What is happening with you on Halloween? I am staying in. Rachel is going to some party and coming home. I am like, no parties please, I have problems. Also I have to drive back to Kent sometime in the next few days, which is kind of like... I need to start making that transition and stuff, but I'm so lazy and nervous.

Let's see... I donated $25 to Obama a day or two ago because I wasn't sure I would be able to be home to vote. But I think I will be. I've been avoiding thinking about going home and that's bad of me. But the drive is five and a half hours and I hate the whole transition. Also, once I get home, my dad is going to be leaving for a few days, and I'm not really looking forward to being alone and isolated--since I haven't been alone and isolated like that for about five months. But I have to go home to take care of the cats. Also, I sort of want to leave, because the more I'm around people who are constantly stoned, the more annoyed, unhappy, and stressed I become.

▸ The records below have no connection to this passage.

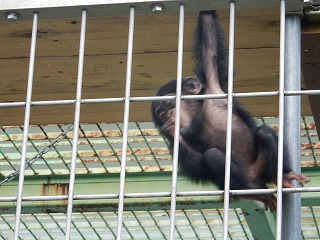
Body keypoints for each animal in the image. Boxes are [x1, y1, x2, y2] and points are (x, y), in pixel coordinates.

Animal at [151, 10, 308, 211]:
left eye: (170, 103)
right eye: (161, 115)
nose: (169, 115)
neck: (197, 115)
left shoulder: (213, 85)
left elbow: (209, 44)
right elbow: (196, 163)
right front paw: (172, 131)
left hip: (260, 169)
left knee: (265, 133)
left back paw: (283, 178)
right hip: (237, 183)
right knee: (214, 156)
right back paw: (256, 193)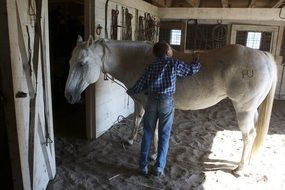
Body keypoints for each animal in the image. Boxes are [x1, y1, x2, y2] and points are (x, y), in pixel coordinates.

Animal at [63, 35, 276, 174]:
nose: (68, 95)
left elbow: (154, 130)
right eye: (70, 61)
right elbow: (137, 120)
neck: (137, 60)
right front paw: (130, 140)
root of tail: (263, 56)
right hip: (251, 110)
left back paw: (240, 168)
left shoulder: (150, 105)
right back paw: (247, 162)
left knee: (248, 136)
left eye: (82, 63)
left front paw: (152, 155)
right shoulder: (139, 102)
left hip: (244, 110)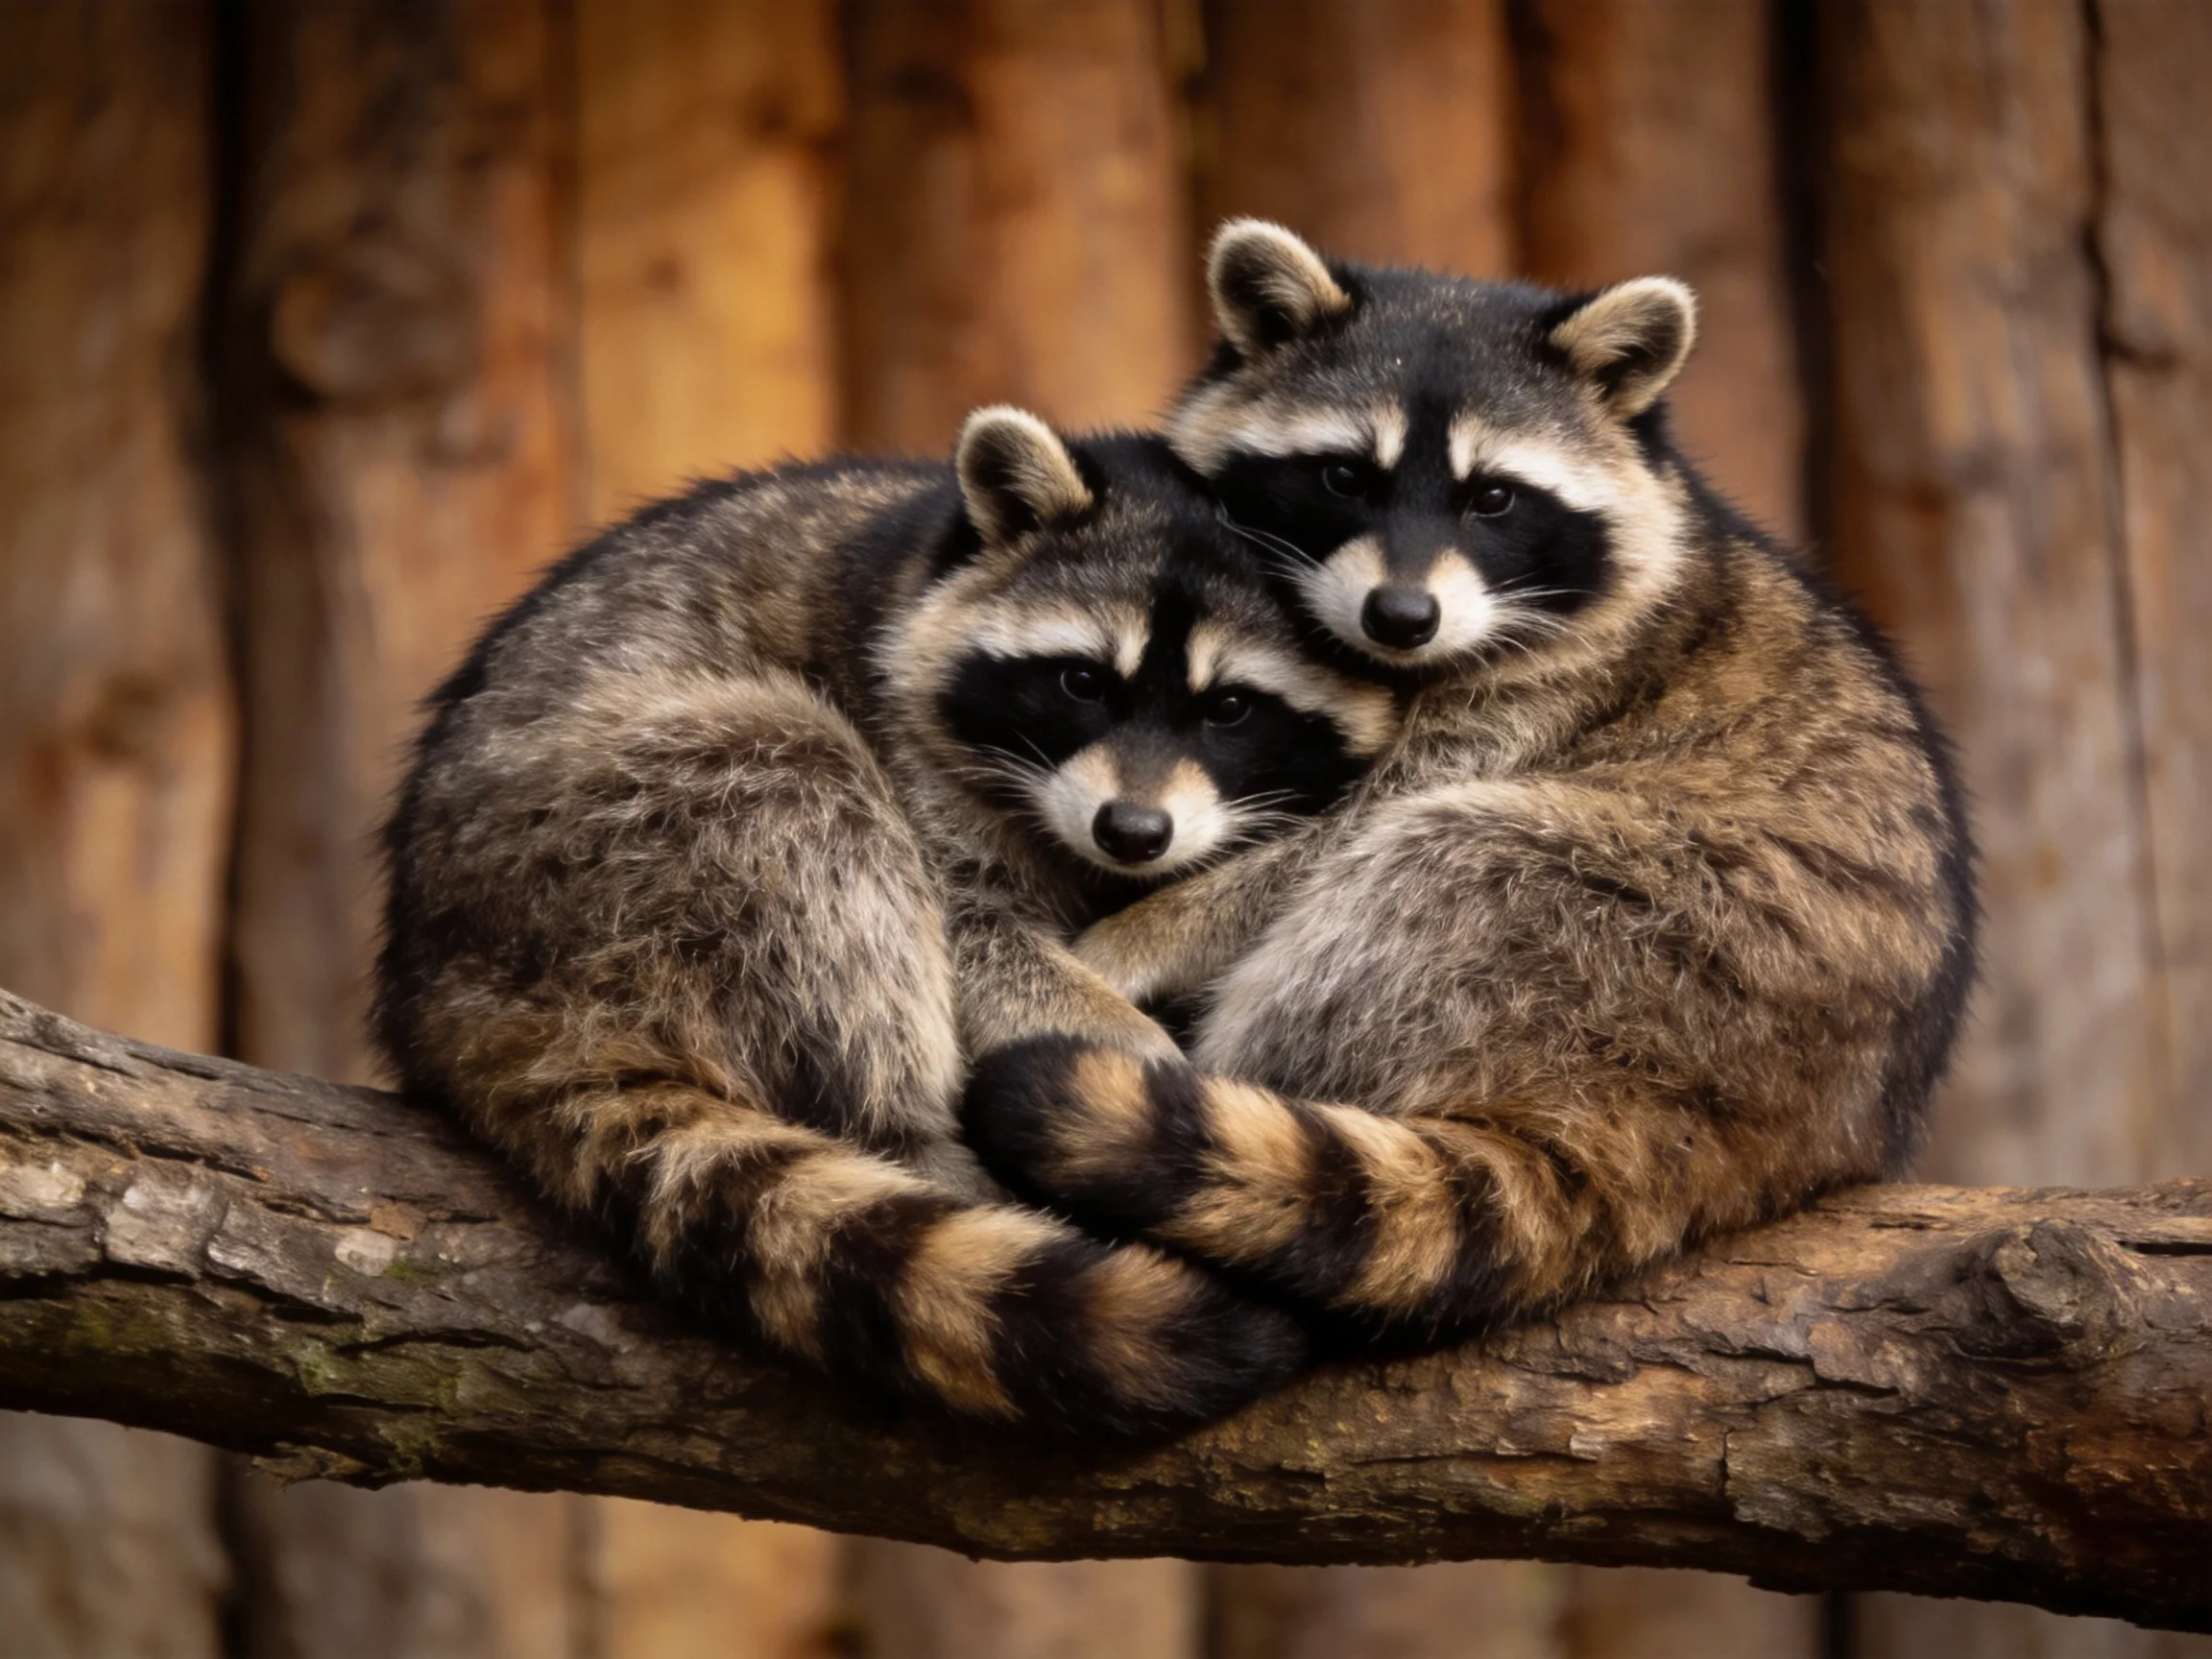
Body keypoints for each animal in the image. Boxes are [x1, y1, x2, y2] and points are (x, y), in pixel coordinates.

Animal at [372, 405, 1395, 1432]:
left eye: (1232, 708)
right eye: (1082, 683)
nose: (1134, 832)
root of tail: (448, 979)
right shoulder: (906, 735)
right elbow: (971, 936)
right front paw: (1131, 1061)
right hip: (595, 841)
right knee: (802, 794)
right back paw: (904, 1127)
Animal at [962, 223, 1977, 1344]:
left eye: (1493, 497)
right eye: (1344, 477)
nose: (1401, 616)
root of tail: (1765, 1131)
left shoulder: (1553, 692)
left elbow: (1330, 845)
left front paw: (1143, 932)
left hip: (1641, 930)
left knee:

Speaking of stoned people, it looks like Sammi has spent all of her loan money already and so doesn't have any for rent. I don't know. These guys keep coming and banging on our door (a week ago and then yesterday and today), telling her that she needs to go talk to the landlady. I'm pretty sure that she could have done so today, right after they came. But she didn't. Nor does she seem particularly concerned about it. I don't get it, but then... I don't know. I don't get smoking pot every day. She took some Xanax a couple of nights ago and Jason, whom she's currently sleeping with, ended up leaving because she had a goldfish memory that made it impossible to have a conversation.

It's weird because I don't mind drugs, but I am freaked out by this blatant avoidance of reality and the future. It's more than self-medicating. I mean, I guess she has mild anxiety problems and has some prescribed medication for that, but she doesn't see a counselor or anything and who knows how all of her medications are interacting with all her drugs. I think it freaks me out because I'm often at (what I consider to be) a fairly low level of functioning as a practical human being. But Sammi is actually less practically functional than I am in a lot of ways, which just blows my mind. I thought I was too escapist and on the run from reality? I am down-to-earth in comparison. I'm fairly certain than she goes to class less than I ever did, which is incredible. I'm horrified and fascinated and just waiting to see what happens with her classes and living situation. Rachel, on the other hand, can't wait to leave and take her phone (which Sammi uses constantly) and then tell everyone who calls that she doesn't know anyone by that name.

Anyway. I wrote some thing about achieving verisimilitude in writing. It's sort of aimed toward Man From U.N.C.L.E. fandom, although I was actually thinking more about how it applies to original work (lol "real" writing) and I grimaced quite a bit at having to use examples from my own fanfic. It's dorky, but you can read it with non-dorky intentions. Or dorky ones, if you like.

Speaking of Man From UNCLE: Robert Vaughn aka Napoleon Solo wrote a book about his life! And judging from reactions I've read it sounds both amazing and terrible! I'm actually quite glad that xjestx read it and reported back, just because I'm not sure I trust anyone else in this fandom to actually say that it sucks in mind-boggling ways.
 
 
Current Mood: tiredtired
Current Music: Take it from me, a guy who has mouth sores...
 
 
 
Adamadamchristopher on November 1st, 2008 05:05 am (UTC)
i'm just staying at home alternately doing homework and trying to avoid it. it's horrible being around people who are fucked up on drugs all the time, it's very draining bearing witness to the ongoing, cumulative drama and self-destruction.